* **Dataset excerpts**
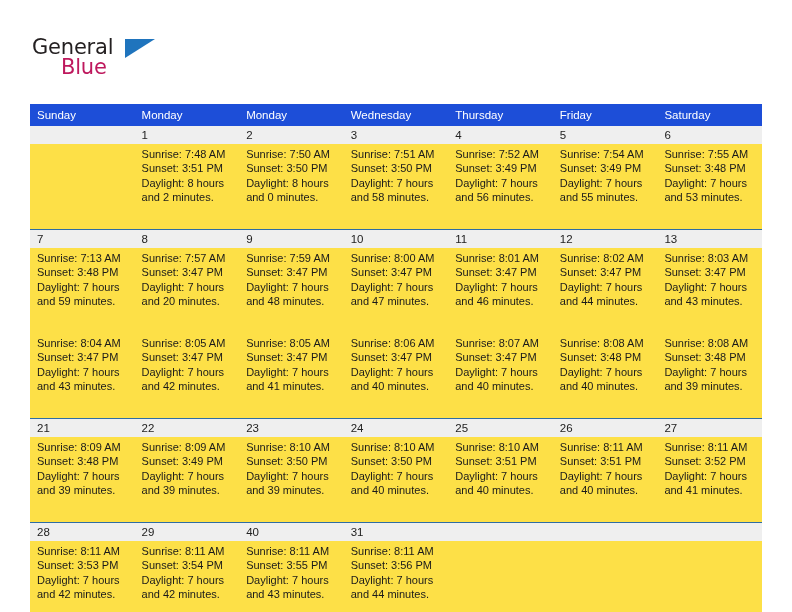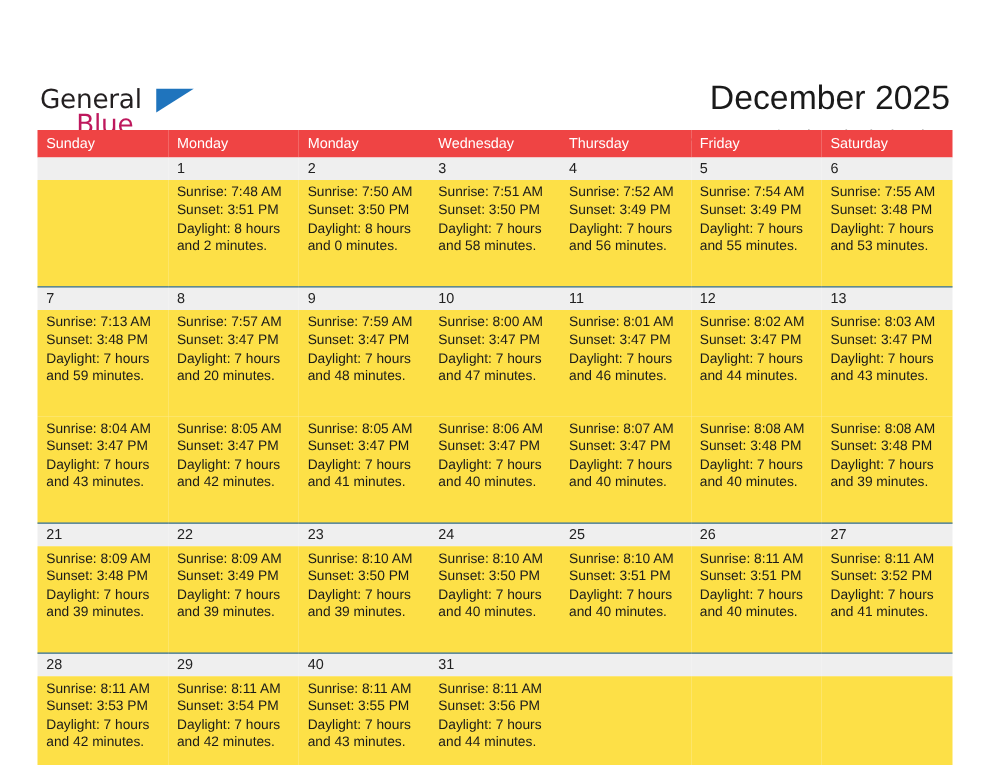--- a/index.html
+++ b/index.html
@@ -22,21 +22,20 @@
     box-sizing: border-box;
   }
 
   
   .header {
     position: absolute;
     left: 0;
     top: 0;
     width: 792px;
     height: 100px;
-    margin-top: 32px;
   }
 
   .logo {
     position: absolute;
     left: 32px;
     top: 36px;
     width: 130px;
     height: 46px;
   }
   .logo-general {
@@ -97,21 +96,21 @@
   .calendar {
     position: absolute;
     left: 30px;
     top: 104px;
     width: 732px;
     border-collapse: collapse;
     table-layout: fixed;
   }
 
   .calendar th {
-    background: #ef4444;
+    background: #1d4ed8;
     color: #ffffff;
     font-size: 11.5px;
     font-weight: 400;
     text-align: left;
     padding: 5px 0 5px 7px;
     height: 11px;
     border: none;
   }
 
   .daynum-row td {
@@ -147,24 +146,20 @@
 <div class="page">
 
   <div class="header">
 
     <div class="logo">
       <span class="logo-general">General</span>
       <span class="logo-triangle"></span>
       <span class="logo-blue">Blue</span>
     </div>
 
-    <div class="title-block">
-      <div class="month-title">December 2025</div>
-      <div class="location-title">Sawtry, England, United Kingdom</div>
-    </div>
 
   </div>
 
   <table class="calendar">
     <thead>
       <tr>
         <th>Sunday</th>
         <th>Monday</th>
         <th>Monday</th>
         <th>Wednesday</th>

* **Description of the task**
Where a line of the records includes "left", copy it.

* **Completed task**
     left: 0;
     left: 32px;
     left: 30px;
     text-align: left;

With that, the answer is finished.